For a real analysis, you have to do something along the lines of what AnQ suggests. But lets say that 70-90% of all electrical faults are somehow caused by the electric power supply. Then the fundamentals of reliability engineering say that what you should do is to fix that problem (kind of common sense). When that is done, you can start to look at the other failure modes. It may turn out that the battery in the G5 is irrelevant for added reliability (because the power supply problem is already fixed), and then you do not want the battery at all, because by itself the battery and the added electronics needed, is also a failure mode.

I was 1 mm from purchasing the G5 myself, the non-certified one. The reason I didn’t was a chose another solution because I wanted more flexibility, and the G5 is just too small (for my eyes) to show air data and AI and GPS and all the things it can show. As an AI, it looks perfect though, and it shows air data as a bonus, and it has a backup battery, which in an old panel makes it a no brainer as update to an old vacuum AI.

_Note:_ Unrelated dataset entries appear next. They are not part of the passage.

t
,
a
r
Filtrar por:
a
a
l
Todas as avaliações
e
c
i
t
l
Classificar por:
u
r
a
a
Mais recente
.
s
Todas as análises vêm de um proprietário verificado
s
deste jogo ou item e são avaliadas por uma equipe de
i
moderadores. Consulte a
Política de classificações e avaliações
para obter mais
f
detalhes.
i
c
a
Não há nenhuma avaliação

My G5 backup after picking it up from the installer :-(
Initially the attitude was correct, before it started to slowly drift. Besides going back to the installer and have him repeat calibration and vibration testing, I am trying to figure out why the G5 is unable to detect a flight attitude that is physically impossible, despite having GPS and pitot static data available. The software algorithm should discover that inputs are disagreeing and hence are not trustworthy and red-X. In my opinion a serious issue with G5.